Indeed the uniquely American exceptionalism is still heavily on display:
And now, after years of war and uncertainty, people are wondering what the future holds at home and abroad. So let me say it clearly: the United States can, must and will lead in this new century. Indeed, the complexities and connections of today's world have yielded a new American moment, a moment when our global leadership is essential, even if we must often lead in new ways, a moment when those things that make us who we are as a nation -- our openness and innovation, our determination and devotion to core values -- have never been more needed.
Standing back alittle, she does elaborate on the Obama Administration’s model of leadership. The American strategic vision is built on:
- Reengagement with America’s closest allies renewing and deepening its alliances;
- Developing the capacity of developing partners; giving them the tools and support needed to help them solve their own problems;
- Deepening the US engagement with the new emerging centers of influence, e.g. the India’s China’s and Brazil’s of this new 21st global relations;
- Reinvigorating the US commitment to being an active leaders in trans-Atlantic, trans-Pacific and hemispheric settings;
- Reengaging with global institutions that are flexible, inclusive and complementary; and
- Upholding and defending the universal values that are enshrined in the UN Charter and the Universal Declaration of Human Rights.

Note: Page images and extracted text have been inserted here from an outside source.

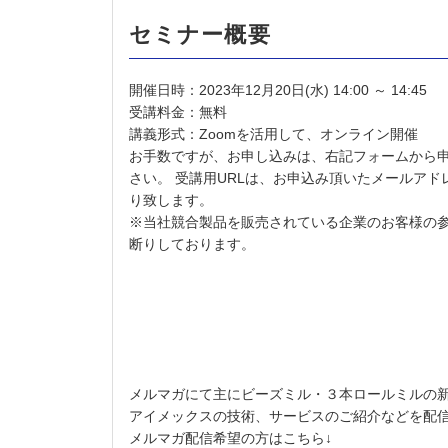
セミナー概要
開催日時：2023年12月20日(水) 14:00 ～ 14:45
受講料金：無料
講義形式：Zoomを活用して、オンライン開催
お手数ですが、お申し込みは、右記フォームから
さい。 受講用URLは、お申込み頂いたメールアド
り致します。
※当社競合製品を販売されている企業のお客様の
断りしております。
メルマガにて主にビーズミル・３本ロールミルの
アイメックスの技術、サービスのご紹介などを配
メルマガ配信希望の方はこちら↓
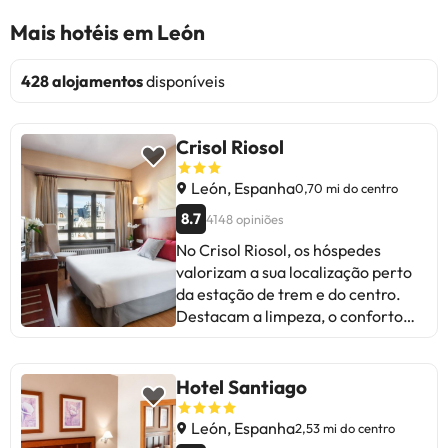
Mais hotéis em León
428 alojamentos
disponíveis
Crisol Riosol
León, Espanha
0,70 mi do centro
8.7
4148 opiniões
No Crisol Riosol, os hóspedes
valorizam a sua localização perto
da estação de trem e do centro.
Destacam a limpeza, o conforto
das camas e a simpatia do pessoal.
Alguns mencionam a necessidade
de renovação nos quartos e o ruído
Hotel Santiago
entre os quartos. Apesar disso, a
maioria concorda que é um lugar
León, Espanha
2,53 mi do centro
conveniente e confortável para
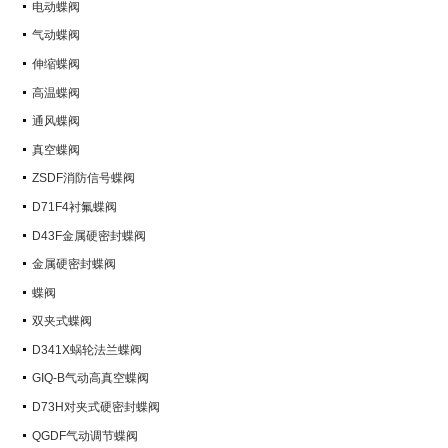
电动蝶阀
气动蝶阀
伸缩蝶阀
高温蝶阀
通风蝶阀
真空蝶阀
ZSDF消防信号蝶阀
D71F4衬氟蝶阀
D43F金属硬密封蝶阀
金属硬密封蝶阀
蝶阀
双夹式蝶阀
D341X蜗轮法兰蝶阀
GIQ-B气动高真空蝶阀
D73H对夹式硬密封蝶阀
QGDF气动调节蝶阀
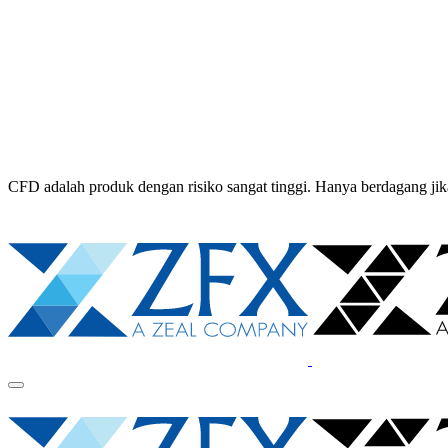
CFD adalah produk dengan risiko sangat tinggi. Hanya berdagang 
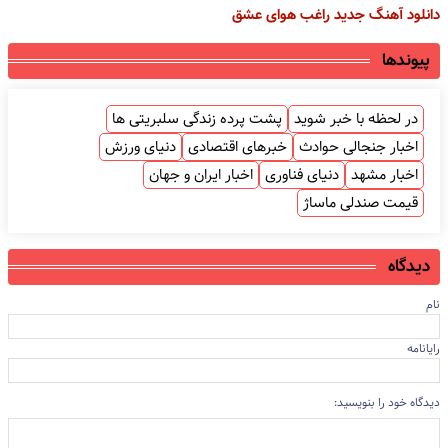
دانلود آهنگ جدید راغب هوای عشق
پیوندها
در لحظه با خبر شوید
پشت پرده زندگی سلبریتی ها
اخبار جنجالی حوادث
خبرهای اقتصادی
دنیای ورزش
اخبار مشهد
دنیای فناوری
اخبار ایران و جهان
قیمت صندلی ماساژ
دیدگاه
نام
رایانامه
دیدگاه خود را بنویسید:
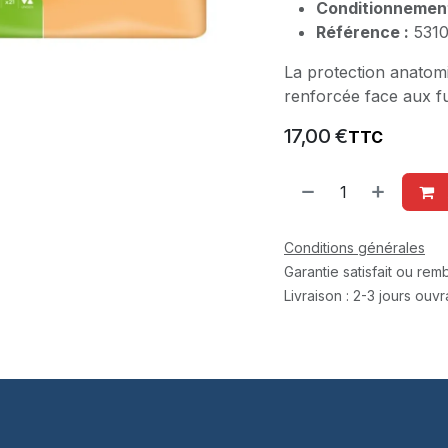
Conditionnement
Référence :
5310
La protection anatom
renforcée face aux fu
17,00
€
TTC
Conditions générales
Garantie satisfait ou re
Livraison : 2-3 jours ouv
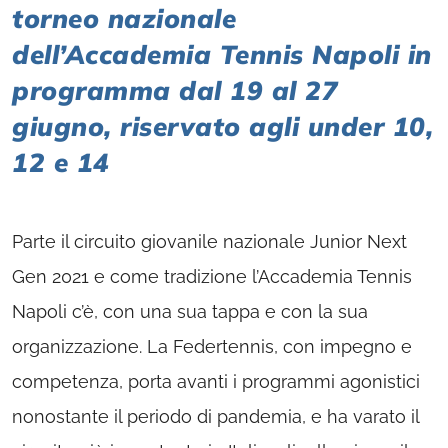
torneo nazionale
dell’Accademia Tennis Napoli in
programma dal 19 al 27
giugno, riservato agli under 10,
12 e 14
Parte il circuito giovanile nazionale Junior Next
Gen 2021 e come tradizione l’Accademia Tennis
Napoli c’è, con una sua tappa e con la sua
organizzazione. La Federtennis, con impegno e
competenza, porta avanti i programmi agonistici
nonostante il periodo di pandemia, e ha varato il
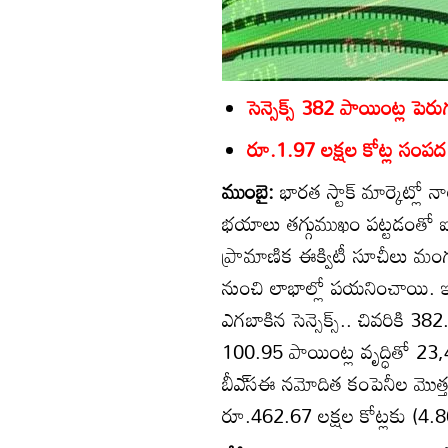
సెన్సెక్స్‌ 382 పాయింట్ల పెర
రూ.1.97 లక్షల కోట్ల సంపద వ
ముంబై:
భారత స్టాక్‌ మార్కెట్ల
భయాలు తగ్గుముఖం పట్టడంతో ఐట
ప్రామాణిక ఈక్విటీ సూచీలు మం
నుంచి లాభాల్లో పయనించాయి. ఇం
ఎగబాకిన సెన్సెక్స్‌.. చివరికి 3
100.95 పాయింట్ల వృద్ధితో 23,
బీఎ్‌సఈ నమోదిత కంపెనీల మొత్తం మ
రూ.462.67 లక్షల కోట్లకు (4.86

Standing alone and togehter these approaches seem appropriate and largely necessary. Yet as my colleague and friend Stewart Patrick at CFR posted at the CFR website - just after the speech:
Clinton has outlined a compelling vision. But it remains unclear whether a diminished U.S. superpower—widely perceived to be in relative decline, its global brand tarnished, its fiscal situation perilous, its body politic internally divided and exhausted from two wars—can still aspire to lead.
I’d go even further. The same elements of strategic leadership remain – an emphasis on American hegemony not American partnership and all too quick appeal to the use of force with little articulation of how partnership and concert can be achieved. For the rising powers, not to mention the traditional allies, there is not much here that is new.